Template DNA for automated sequencing was prepared as described previously [23]. PCR amplification products of the pol gene and the nearly full-length strains were fully sequenced on both strands by using fluorescent dye terminators and an Applied BioSystems (Applied Biosystems Inc., Foster City, CA) Model 3100 DNA sequencer. DNA sequences were assembled using Sequencher software (Genecodes Inc., Ann Arbor MI) on Macintosh computers. All sequences had at least 2 clear readings in each direction for completion.

Analysis

A multiple alignment of the Cameroon sequences with selected HIV-1 reference sequences was constructed using MacGDE 1.9.5, software based on Genetic Data Environment (GDE) adapted for Mac OS X [25, 26]. Gaps that were introduced to create the alignment were eliminated in the final analysis. Reference isolates from the different subtypes and circulating recombinant forms from the pandemic, described in the National HIV Database at Los Alamos, NM, were used to classify the Cameroon sequences http://www.hiv.lanl.gov/. Phylogenetic trees were constructed using the neighbor-joining method and the consistency of branching order was evaluated using bootstrap analysis by MEGA3 software [27]. Genetic relationships can be obscured by the presence of recombinant or novel forms in the analysis of HIV-1 strains. To address this, phylogenetic trees were constructed that included only a few aberrant viral sequences at a time. Hypermutated sequences were identified using Hypermut 2.0 software from the National HIV Database http://www.hiv.lanl.gov/ and were deleted from appropriate analyses [14].
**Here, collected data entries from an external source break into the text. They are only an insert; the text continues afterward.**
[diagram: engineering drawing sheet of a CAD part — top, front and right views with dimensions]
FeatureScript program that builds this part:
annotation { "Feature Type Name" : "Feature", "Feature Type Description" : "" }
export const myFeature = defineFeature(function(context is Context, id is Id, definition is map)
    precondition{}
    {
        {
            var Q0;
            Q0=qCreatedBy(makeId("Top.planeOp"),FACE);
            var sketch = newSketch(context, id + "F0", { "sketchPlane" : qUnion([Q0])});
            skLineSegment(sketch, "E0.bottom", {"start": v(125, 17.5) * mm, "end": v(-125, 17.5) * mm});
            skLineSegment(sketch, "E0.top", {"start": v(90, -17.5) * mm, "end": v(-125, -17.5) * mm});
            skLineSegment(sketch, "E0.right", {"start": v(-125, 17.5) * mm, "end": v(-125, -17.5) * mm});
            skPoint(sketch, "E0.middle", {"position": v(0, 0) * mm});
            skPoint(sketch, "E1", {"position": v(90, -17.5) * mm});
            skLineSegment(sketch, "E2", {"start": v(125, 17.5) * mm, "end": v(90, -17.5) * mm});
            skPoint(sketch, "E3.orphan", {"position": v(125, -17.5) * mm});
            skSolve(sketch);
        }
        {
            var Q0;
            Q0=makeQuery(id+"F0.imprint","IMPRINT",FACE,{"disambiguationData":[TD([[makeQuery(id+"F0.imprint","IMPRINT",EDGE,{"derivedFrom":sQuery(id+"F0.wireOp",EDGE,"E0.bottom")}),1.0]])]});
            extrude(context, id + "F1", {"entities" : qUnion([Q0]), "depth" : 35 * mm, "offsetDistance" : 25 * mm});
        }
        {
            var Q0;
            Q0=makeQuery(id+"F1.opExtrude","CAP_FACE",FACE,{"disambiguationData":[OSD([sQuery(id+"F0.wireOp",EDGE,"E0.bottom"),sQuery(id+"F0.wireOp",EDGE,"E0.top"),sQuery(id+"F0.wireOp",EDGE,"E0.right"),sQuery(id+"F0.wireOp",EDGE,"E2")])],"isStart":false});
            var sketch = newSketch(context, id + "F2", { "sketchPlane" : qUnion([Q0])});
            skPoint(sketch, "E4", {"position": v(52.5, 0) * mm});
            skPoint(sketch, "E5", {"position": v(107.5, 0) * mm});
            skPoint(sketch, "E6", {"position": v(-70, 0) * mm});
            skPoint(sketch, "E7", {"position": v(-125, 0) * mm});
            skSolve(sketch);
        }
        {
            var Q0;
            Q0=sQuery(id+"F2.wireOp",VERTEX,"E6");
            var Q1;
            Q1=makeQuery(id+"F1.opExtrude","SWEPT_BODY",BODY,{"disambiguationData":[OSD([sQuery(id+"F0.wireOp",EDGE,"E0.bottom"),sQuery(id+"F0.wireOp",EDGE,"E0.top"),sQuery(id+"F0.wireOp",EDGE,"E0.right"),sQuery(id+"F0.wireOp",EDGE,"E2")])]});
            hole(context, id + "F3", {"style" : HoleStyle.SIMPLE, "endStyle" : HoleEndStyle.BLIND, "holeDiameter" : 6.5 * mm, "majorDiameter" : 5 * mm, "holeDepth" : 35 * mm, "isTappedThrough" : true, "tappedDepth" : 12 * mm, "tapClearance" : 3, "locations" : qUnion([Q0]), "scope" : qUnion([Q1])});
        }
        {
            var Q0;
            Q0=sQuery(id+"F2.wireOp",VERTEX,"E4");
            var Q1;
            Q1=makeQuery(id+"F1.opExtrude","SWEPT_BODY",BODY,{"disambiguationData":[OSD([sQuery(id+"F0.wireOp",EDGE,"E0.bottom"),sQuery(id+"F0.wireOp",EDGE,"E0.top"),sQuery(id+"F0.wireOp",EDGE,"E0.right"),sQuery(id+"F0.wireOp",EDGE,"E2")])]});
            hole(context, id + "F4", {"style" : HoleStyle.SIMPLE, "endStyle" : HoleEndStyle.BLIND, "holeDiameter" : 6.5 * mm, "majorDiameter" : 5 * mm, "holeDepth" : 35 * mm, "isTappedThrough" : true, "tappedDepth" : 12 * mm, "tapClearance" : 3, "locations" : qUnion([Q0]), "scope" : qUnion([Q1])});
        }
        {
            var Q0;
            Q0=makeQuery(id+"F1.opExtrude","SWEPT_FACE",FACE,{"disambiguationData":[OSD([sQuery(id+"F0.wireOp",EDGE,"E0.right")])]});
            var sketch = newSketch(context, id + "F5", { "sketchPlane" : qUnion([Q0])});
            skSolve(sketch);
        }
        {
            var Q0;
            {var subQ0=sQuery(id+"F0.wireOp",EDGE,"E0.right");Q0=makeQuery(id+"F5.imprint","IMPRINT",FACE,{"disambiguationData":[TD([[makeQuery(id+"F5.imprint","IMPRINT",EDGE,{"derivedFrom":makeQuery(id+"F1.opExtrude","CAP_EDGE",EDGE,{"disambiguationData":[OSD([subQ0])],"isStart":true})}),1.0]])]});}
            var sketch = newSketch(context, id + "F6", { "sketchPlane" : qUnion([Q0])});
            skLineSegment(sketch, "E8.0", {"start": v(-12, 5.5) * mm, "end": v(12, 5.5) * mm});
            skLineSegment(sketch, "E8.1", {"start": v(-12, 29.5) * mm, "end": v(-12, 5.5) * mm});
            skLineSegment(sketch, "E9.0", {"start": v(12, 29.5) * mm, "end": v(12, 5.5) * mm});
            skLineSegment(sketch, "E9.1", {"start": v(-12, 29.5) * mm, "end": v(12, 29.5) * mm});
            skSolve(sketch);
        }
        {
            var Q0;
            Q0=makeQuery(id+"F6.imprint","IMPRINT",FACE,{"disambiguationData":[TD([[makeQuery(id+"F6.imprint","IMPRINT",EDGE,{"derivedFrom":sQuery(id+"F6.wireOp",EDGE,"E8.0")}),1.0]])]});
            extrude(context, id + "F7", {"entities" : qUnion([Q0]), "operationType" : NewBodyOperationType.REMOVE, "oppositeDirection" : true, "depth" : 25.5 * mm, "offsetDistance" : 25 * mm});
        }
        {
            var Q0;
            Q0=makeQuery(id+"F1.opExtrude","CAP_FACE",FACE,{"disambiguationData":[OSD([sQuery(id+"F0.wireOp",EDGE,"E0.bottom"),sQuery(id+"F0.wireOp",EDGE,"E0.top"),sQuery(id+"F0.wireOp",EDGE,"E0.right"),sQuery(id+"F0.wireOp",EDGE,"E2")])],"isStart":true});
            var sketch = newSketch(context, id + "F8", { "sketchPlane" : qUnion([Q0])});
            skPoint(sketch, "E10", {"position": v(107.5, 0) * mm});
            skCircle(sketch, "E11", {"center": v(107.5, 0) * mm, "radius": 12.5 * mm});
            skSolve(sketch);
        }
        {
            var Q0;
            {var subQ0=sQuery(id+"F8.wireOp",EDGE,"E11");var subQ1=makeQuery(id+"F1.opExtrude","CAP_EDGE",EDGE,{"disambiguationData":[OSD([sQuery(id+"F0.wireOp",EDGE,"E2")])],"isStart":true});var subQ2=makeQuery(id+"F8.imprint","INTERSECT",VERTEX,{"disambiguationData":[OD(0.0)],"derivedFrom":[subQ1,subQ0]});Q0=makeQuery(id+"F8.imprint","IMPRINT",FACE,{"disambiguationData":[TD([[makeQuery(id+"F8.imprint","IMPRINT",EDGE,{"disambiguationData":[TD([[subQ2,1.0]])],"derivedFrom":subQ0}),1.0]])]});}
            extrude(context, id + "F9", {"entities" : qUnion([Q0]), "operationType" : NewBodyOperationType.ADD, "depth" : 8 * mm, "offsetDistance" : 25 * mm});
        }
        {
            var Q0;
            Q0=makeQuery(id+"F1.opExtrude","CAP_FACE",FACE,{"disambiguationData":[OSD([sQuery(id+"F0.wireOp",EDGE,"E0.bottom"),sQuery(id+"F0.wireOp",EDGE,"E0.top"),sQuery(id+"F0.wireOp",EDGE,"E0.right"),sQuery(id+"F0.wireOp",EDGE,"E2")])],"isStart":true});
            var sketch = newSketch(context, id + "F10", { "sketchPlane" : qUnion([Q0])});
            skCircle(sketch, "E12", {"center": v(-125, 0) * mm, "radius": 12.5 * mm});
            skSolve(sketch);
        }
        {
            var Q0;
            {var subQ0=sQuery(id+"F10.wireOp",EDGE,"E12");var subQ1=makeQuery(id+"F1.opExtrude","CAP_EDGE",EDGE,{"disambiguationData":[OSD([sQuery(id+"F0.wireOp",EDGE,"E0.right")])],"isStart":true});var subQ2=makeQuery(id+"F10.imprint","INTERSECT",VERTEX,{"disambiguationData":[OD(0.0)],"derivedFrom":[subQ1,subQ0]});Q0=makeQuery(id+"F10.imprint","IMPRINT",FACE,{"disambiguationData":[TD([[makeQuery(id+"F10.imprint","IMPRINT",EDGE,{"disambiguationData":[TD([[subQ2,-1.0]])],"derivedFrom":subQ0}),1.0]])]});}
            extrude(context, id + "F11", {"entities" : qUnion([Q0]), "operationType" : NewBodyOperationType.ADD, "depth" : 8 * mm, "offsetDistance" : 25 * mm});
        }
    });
Recombinant analysis was done with bootscanning [28] and distance scanning [23] using SimPlot software, version 3.5[29]. The nucleotide positions of recombinant breakpoints were designated relative to HXB-2 (GenBank Accession No: K03455). The significance of the breakpoint assignment was assessed by the bootstrap value of the relevant node in the phylogenetic tree, which was >70% for significance.

Nucleotide Sequences

Nucleotide sequence accession numbers of the pol gene sequences from Cameroon are available under GenBank Accession No. AY847362-AY847453. The nearly full length genomic sequences are available under GenBank Accession numbers AY371121-AY371170, GQ229529 and GU201494-GU201517.